PROBLEM STATEMENT »
State how many lines of the items contain the word "usage", and give only that number.

DATA FOR PROCESSING »

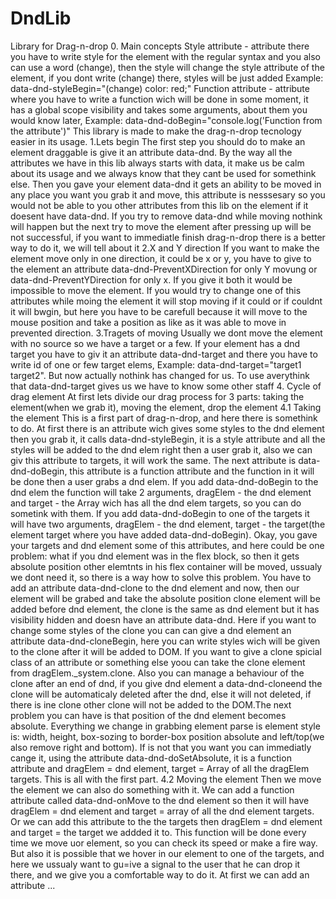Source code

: # DndLib
Library for Drag-n-drop
0. Main concepts
Style attribute - attribute there you have to write style for the element with the regular syntax and you also can use a word (change), then the style will change the style attribute of the element, if you dont write (change) there, styles will be just added Example: data-dnd-styleBegin="(change) color: red;"
Function attribute - attribute where you have to write a function wich will be done in some moment, it has a global scope visibility and takes some arguments, about them you would know later, Example: data-dnd-doBegin="console.log('Function from the attribute')" 
This library is made to make the drag-n-drop tecnology easier in its usage.
1.Lets begin
The first step you should do to make an element draggable is give it an attribute data-dnd. By the way all the attributes we have in this lib
always starts with data, it make us be calm about its usage and we always know that they cant be used for somethink else. Then you gave your element data-dnd it gets an ability to be moved in any place you want you grab it and move, this attribute is nesssesary so you would not be able to you other attributes from this lib on the element if it doesent have data-dnd. If you try to remove data-dnd while moving nothink will happen but the next try to move the element after pressing up will be not successful, if you want to immediatle finish drag-n-drop there is a better way to do it, we will tell about it 
2.X and Y direction
If you want to make the element move only in one direction, it could be x or y, you have to give to the element an attribute data-dnd-PreventXDirection for only Y movung or data-dnd-PreventYDirection for only x. If you give it both it would be impossible to move the element. If you would try to change one of this attributes while moing the element it will stop moving if it could or if couldnt it will bwgin, but here you have to be carefull because it will move to the mouse position and take a position as like as it was able to move in prevented direction. 
3.Tragets of moving
Usually we dont move the element with no source so we have a target or a few. If your element has a dnd target you have to giv it an attribute data-dnd-target and there you have to write id of one or few target elems, Example: data-dnd-target="target1 target2". But now actually nothink has changed for us. To use averythink that data-dnd-target gives us we have to know some other staff
4. Cycle of drag element
At first lets divide our drag process for 3 parts: taking the element(when we grab it), moving the element, drop the element
4.1 Taking the element
This is a first part of drag-n-drop, and here there is somethink to do. At first there is an attribute wich gives some styles to the dnd element then you grab it, it calls data-dnd-styleBegin, it is a style attribute and all the styles will be added to the dnd elem right then a user grab it, also we can giv this attribute to targets, it will work the same. The next attribute is data-dnd-doBegin, this attribute is a function attribute and the function in it will be done then a user grabs a dnd elem. If you add data-dnd-doBegin to the dnd elem the function will take 2 arguments, dragElem - the dnd element and target - the Array wich has all the dnd elem targets, so you can do sometink with them. If you add data-dnd-doBegin to one of the targets it will have two arguments, dragElem - the dnd element, target - the target(the element target where you have added data-dnd-doBegin). Okay, you gave your targets and dnd element some of this attributes, and here could be one problem: what if you dnd element was in the flex block, so then it gets absolute position other elemtnts in his flex container will be moved, ussualy we dont need it, so there is a way how to solve this problem. You have to add an attribute data-dnd-clone to the dnd element and now, then our element will be grabed and take the absolute position clone element will be added before dnd element, the clone is the same as dnd element but it has visibility hidden and doesn have an attribute data-dnd. Here if you want to change some styles of the clone you can can give a dnd element an attribute data-dnd-cloneBegin, here you can write styles wich will be given to the clone after it will be added to DOM. If you want to give a clone spicial class of an attribute or something else yoou can take the clone element from dragElem._system.clone. Also you can manage a behaviour of the clone after an end of dnd, if you give dnd element a data-dnd-cloneend the clone will be automaticaly deleted after the dnd, else it will not deleted, if there is ine clone other clone will not be added to the DOM.The next problem you can have is that position of the dnd element becomes absolute. Everything we change in grabbing element parse is element style is: width, height, box-sozing to border-box position absolute and left/top(we also remove right and bottom). If is not that you want you can immediatly cange it, using the attribute data-dnd-doSetAbsolute, it is a function attribute and dragElem = dnd element, target = Array of all the dragElem targets. This is all with the first part.
4.2 Moving the element
Then we move the element we can also do something with it. We can add a function attribute called data-dnd-onMove to the dnd element so then it will have dragElem = dnd element and target = array of all the dnd element targets. Or we can add this attribute to the the targets then dragElem = dnd element and target = the target we addded it to. This function will be done every time we move uor element, so you can check its speed or make a fire way. But also it is possible that we hover in our element to one of the targets, and here we ussualy want to gu=ive a signal to the user that he can drop it there, and we give you a comfortable way to do it. At first we can add an attribute ...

ANSWER BELOW »
2